START TEXT SHOWN
# Installed a dash Cam



## Matt_uber (May 14, 2015)

So I just installed a new dash cam in my Prius. It does 2 things videos the road in front of me and videos the inside of the car. I use it as a safety feature for the car, myself and passengers.it also has night vision. On another note I show my friends how crazy drunks can be in the back seat of my car.

Video has been deleted 

This is the cam I picked up from Amazon, I got it the next day it was like $168 shipped. I recommend this if your looking into getting one-
Falcon Zero by Incredisonic F-360 HD, Rear View Mirror Car DashCam, DVR Accident Video Recorder, Dual-Camera 1080p HD, ~ FREE 32GB High Speed Class 10


----------



## OrlUberOffDriver (Oct 27, 2014)

Post a video in the near future.


----------



## Matt_uber (May 14, 2015)

I will post some after this weekend. I just recently installed it but the quality is great.


----------



## Matt_uber (May 14, 2015)

OrlUberOffDriver said:


> Post a video in the near future.





OrlUberOffDriver said:


> Post a video in the near future.


Hey bro just updated my thread check out the video I posted


----------



## ARIV005 (Mar 4, 2015)

nice camera... I'm still waiting for one that can do body scans....lol. Don't forget to write it off if you're not doing standard mileage deduction.


----------



## Kingo9 (May 20, 2015)
END TEXT SHOWN
* [EXERCISE TASK]
Pick up the dash cam forum thread where it stops and carry it forward.
START DATA
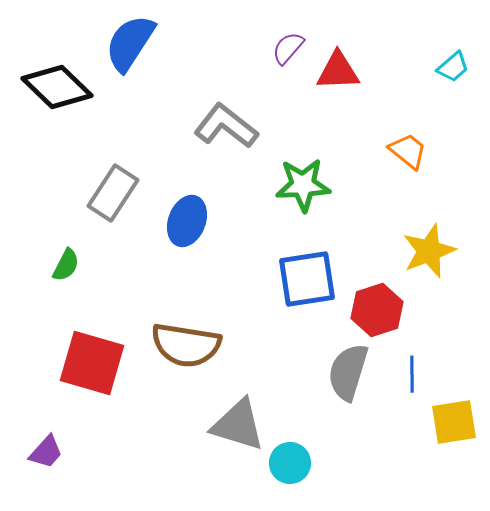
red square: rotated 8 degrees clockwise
END DATA
START DATA
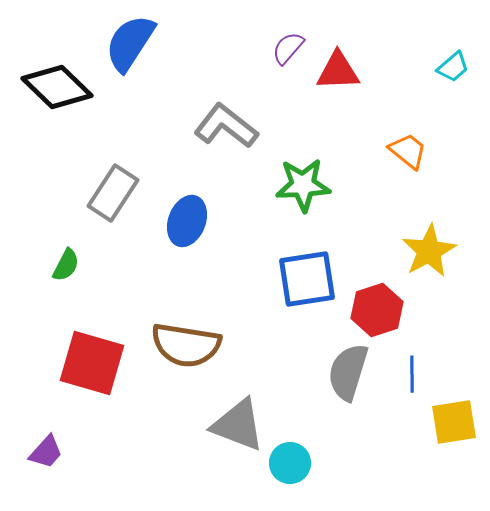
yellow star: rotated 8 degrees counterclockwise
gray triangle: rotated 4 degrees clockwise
END DATA
* [TASK RESULT]
I have this one. http://www.ebay.com/itm/Top-Dawg-El...886?pt=LH_DefaultDomain_0&hash=item1e9dffa996

I've had it long before I Uber'd. Only has 1 camera, but for the price, you cant go wrong. Just make sure you get a class 10 SD card.


----------



## Matt_uber (May 14, 2015)

Thanks ARIV005, 

I do plan on it. For the price it's not all that bad. I will have more video probably after this weekend. I've been driving for about a month now and seen some crazy shit. I can imagine as time passes what else I'll see. Business is pretty steady hear in So Cal. I appreciate the feed back and thanks for viewing 

matt


----------



## Matt_uber (May 14, 2015)

"Kingo9 

It's has the class 10 HD with 32G so it holds about a days worth of driving before relapsing over.


----------



## Kingo9 (May 20, 2015)

Matt- Yes, its right around 24 hours of record time with 32gb


----------



## ARIV005 (Mar 4, 2015)

Do these cameras come with a USB port to back up the footage? I do want one, but it has to have a motion sensor while its parked.


----------



## Kingo9 (May 20, 2015)

Just take the SD card out and download the file to your computer. I just leave mine on at all times. I haven't been in the market in over a year but when I was looking, the more searching I did the more I found that you are better off paying less and getting the necessities than to get dual cameras, motion sensors, g-sensors, etc. ATEOTD, you just want something that provides proof if something was to happen.


----------



## ReviTULize (Sep 29, 2014)

ARIV005 said:


> nice camera... I'm still waiting for one that can do body scans....lol. Don't forget to write it off if you're not doing standard mileage deduction.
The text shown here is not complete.